School is winding down and small children are staring out the windows at freedom and counting the days until the heavy hand of grammar and spelling will be lifted from their backs. My sandy-haired daughter dove into the pool on Memorial Day and has been amphibious ever since. She loves swimming and has to be extracted after four or five hours, before she turns prunish, and since the pool is a public pool, not our own sensible people in Minnesota don't own swimming pools, any more than people in Tucson build backyard hockey rinks this requires an adult to spend those hours sitting under an umbrella, reading a book and trying not to look at a clock.

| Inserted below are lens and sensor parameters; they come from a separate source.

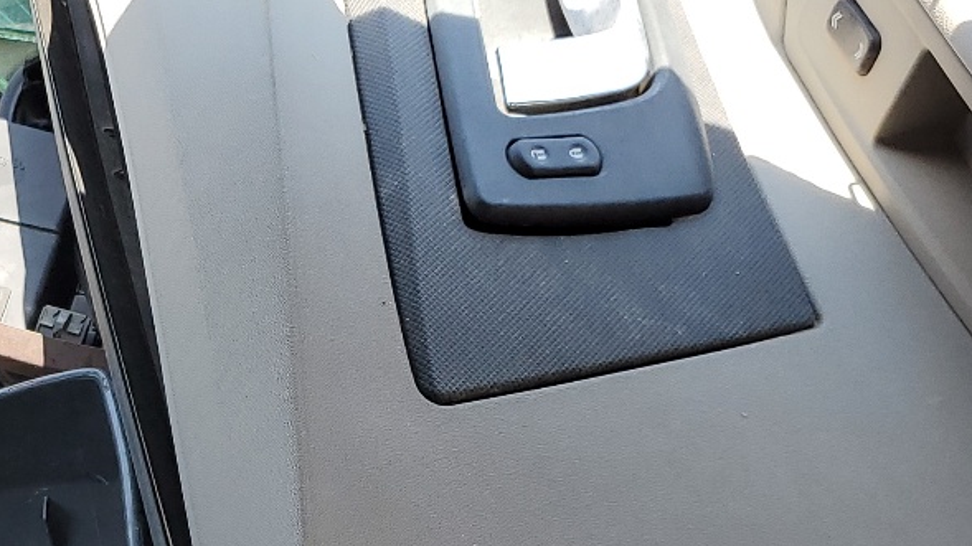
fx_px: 1984
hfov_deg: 26.8
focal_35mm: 77
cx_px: 140
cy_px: 815
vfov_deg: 14.6
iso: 50
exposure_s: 1/435
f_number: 1.5
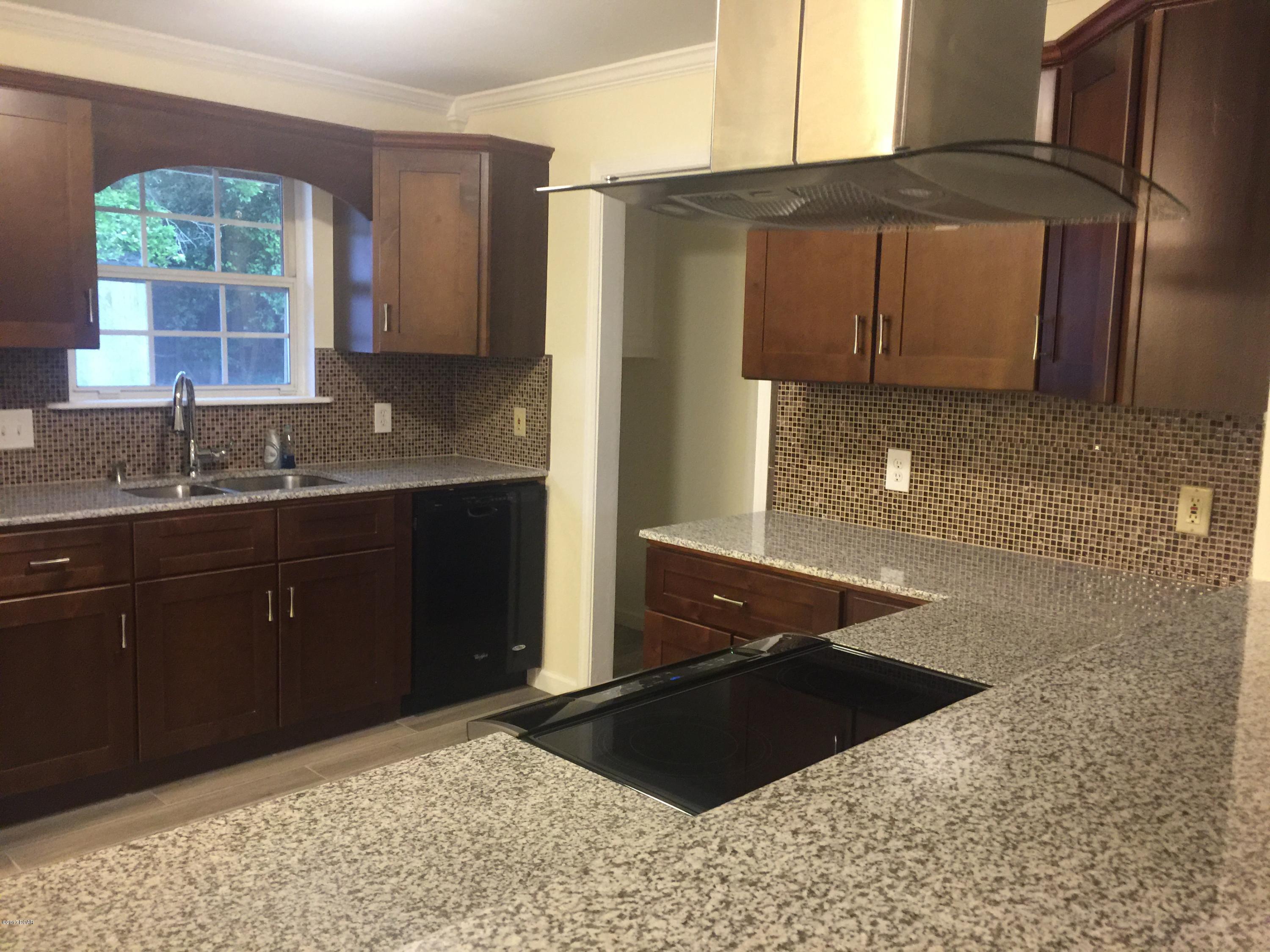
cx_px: 635
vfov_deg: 48.2
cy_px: 476
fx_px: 1064
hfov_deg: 61.7
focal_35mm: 29
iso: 100
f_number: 2.2
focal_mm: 4.15
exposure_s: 1/15
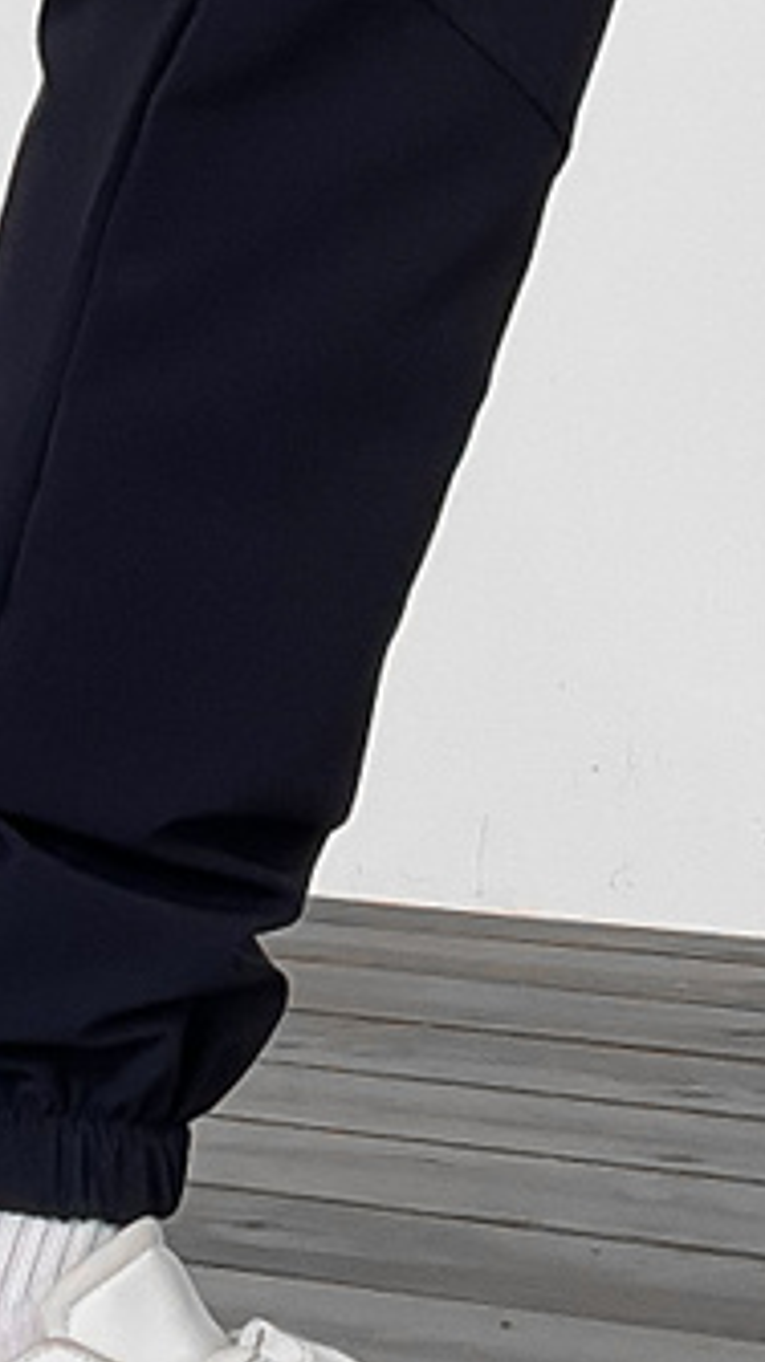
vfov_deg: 13.9
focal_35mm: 151
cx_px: 61
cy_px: -167
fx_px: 5455
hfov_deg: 8.0
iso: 40
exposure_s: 1/120
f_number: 1.8
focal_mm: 3
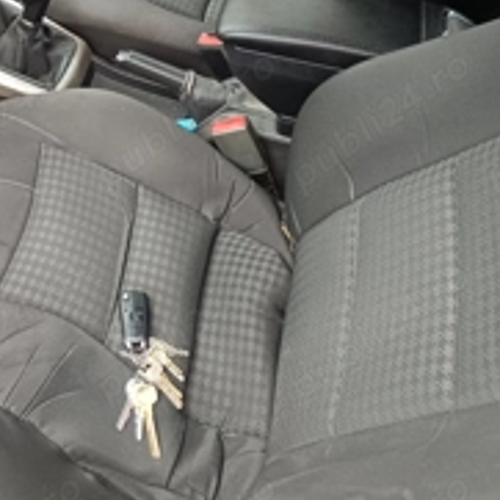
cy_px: -44
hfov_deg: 34.8
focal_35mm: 47
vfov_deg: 32.0
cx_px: 88
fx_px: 768
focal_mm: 5.59
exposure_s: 1/33.3
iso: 552
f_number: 1.88
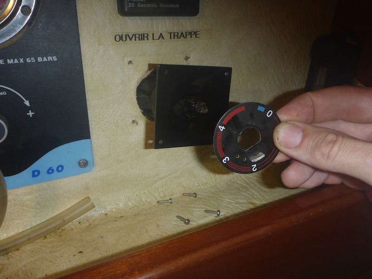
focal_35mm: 28
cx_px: 186
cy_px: 140
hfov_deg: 63.4
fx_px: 301
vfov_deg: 49.7
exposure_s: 1/60
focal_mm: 4.9
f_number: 3.3
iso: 320
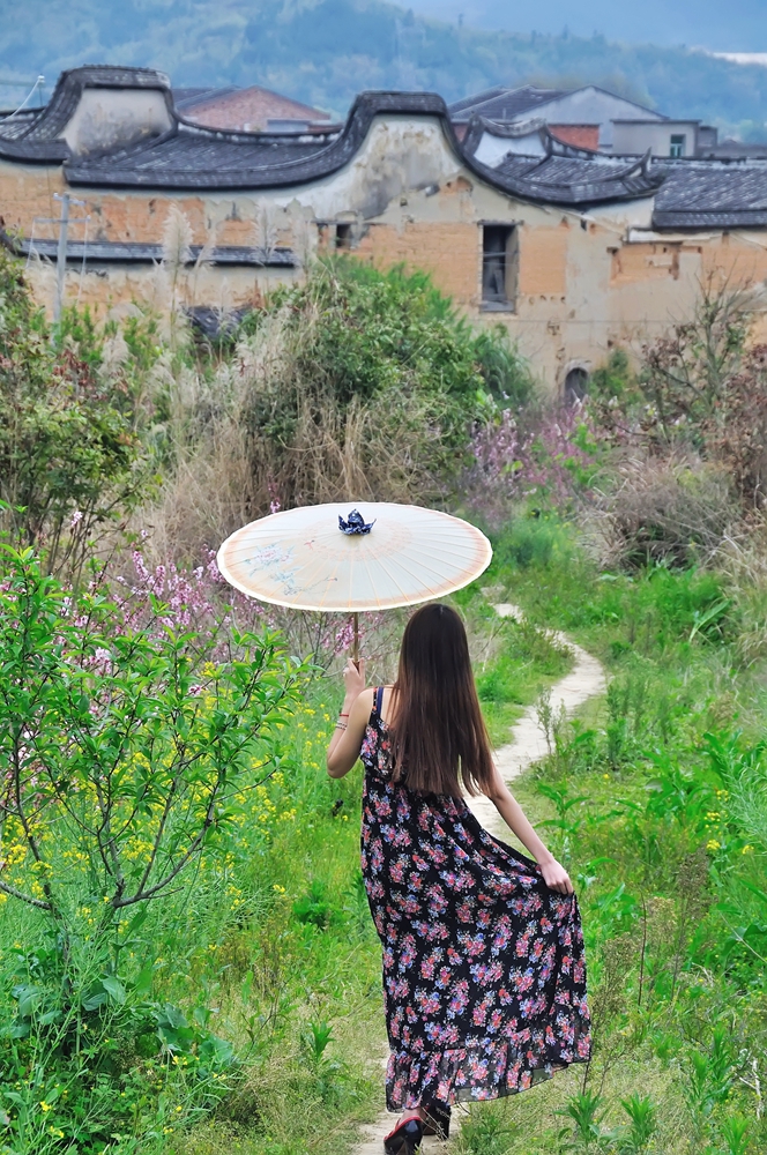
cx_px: 384
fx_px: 4566
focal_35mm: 142
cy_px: 578
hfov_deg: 9.6
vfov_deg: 14.4
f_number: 8
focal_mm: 95
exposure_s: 1/1600
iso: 640
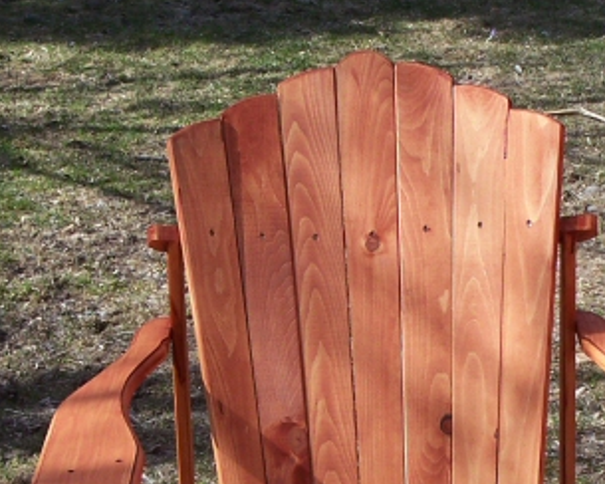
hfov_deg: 13.2
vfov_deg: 10.5
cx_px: 350
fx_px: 2614
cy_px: 411
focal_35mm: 146
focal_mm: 9.8
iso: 80
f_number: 3.1
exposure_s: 1/750
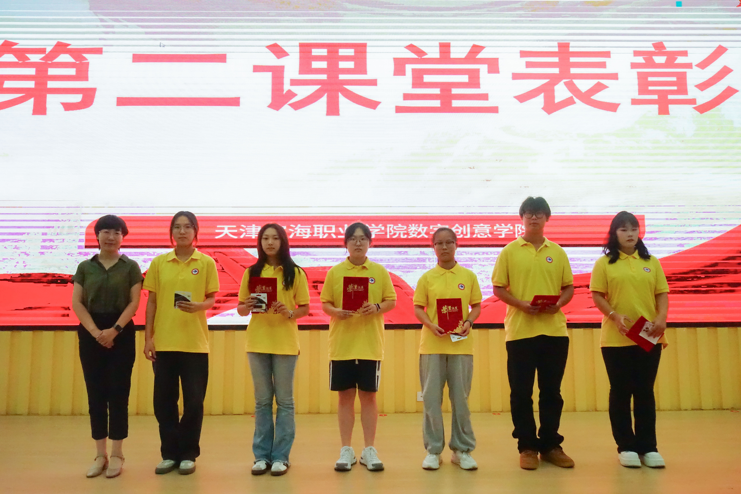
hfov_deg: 65.5
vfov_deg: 46.4
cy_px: 247
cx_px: 370
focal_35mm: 28
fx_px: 576
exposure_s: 1/640
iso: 12800
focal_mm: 28
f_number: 6.3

I don't do pool duty because the sorts of books I read aren't suitable for poolside. You want a novel in which slim young women rising in the world meet over margaritas to discuss the various men who have pitched themselves at the women's feet, and that is not my cup of tea. I am reading Ralph Waldo Emerson, who is so dense you can only read a few sentences at a time and then you must get up and take a walk, which doesn't make for good supervision.
Emerson would get a kick out of watching my kid swim. He was always recommending boldness and passion he said, "Give all to love, obey thy heart" and he said, "Always do what you are afraid to do" and there she is, doing it, practicing the butterfly, green goggles up and down, arms flashing, cleaving the water, back and forth.
This is what a child does for us shows us joy in action and watching her in the water, I have to ask myself, what do I love as much? Well (ahem), there is that, of course. And there is our new screened porch with a view of the Mississippi valley. And there are the galley proofs of a new book spread out on the dining room table the cake is baked and now I get to put on the frosting. When it's done, I have in mind to get in a car and drive west and have three weeks, unscheduled, an enormous luxury mostly reserved for playboys and hoboes but briefly available to you and me.